Kumla: a force to be reckoned with
January 8, 2007 by alex
TOAD: January 7th, 2007: For most people, the holiday season begins with Thanksgiving and ends with the New Year’s celebration. For the past 3 years I have been invited to the various holidays that Karen and her family have cooked up. The first is Bonna Bake Day, where everyone gets together and bakes about 6 varieties of Scandinavian Christmas cookies. The second is Scandinavian Christmas, which happened yesterday, and it serves as the bookend to our holiday season.
Scandinavian Christmas involves the whole Norwegian side of Karen’s family coming together for a day and eating a variety of foods from various Scandinavian countries. Traditionally I love eating almost anything but this meal I still have a hard time with (except for the fish stew that Karen nails every year). Karen supposes its because everything is in a cream sauce, which could very well be the case. I think it might be a Norwegian thing - the Norwegian side of her family truly loves all of the specialties that make it to Scandinavian Xmas and no food has more lore around it than the Kumla (pictured above).

________________________

**TO DO:**
a - Determine whether each statement below agrees with the post on Scandinavian Christmas, answering yes or no and quoting the words of the post that decide it. (i) On Bonna Bake Day, about six varieties of Scandinavian Christmas cookies are baked. (ii) Scandinavian Christmas gathers the Swedish side of Karen’s family. (iii) The writer has been invited to these holidays for the past five years.
b - List every holiday or celebration named in the post on Scandinavian Christmas.

**GIVEN DATA:**
________________________

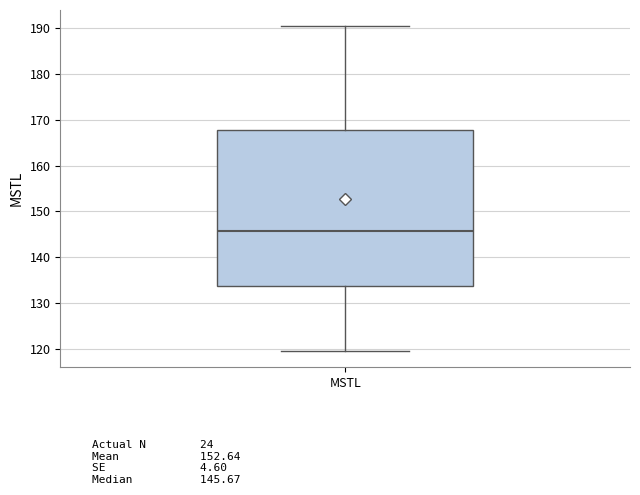

Read this box plot against the y-axis: the position of the median line, the range covered by the box, and the ends of both whiskers. The values are not printed on the chart, so give them approximately, as read against the axis.

median 146, box 134 to 168, whiskers 120 to 190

________________________

**RESULTS OF THE EXERCISE:**
a -
(i) Yes: "everyone gets together and bakes about 6 varieties of Scandinavian Christmas cookies"
(ii) No: "the whole Norwegian side of Karen’s family coming together for a day"
(iii) No: "For the past 3 years I have been invited to the various holidays"

b -
Thanksgiving
New Year’s celebration
Bonna Bake Day
Scandinavian Christmas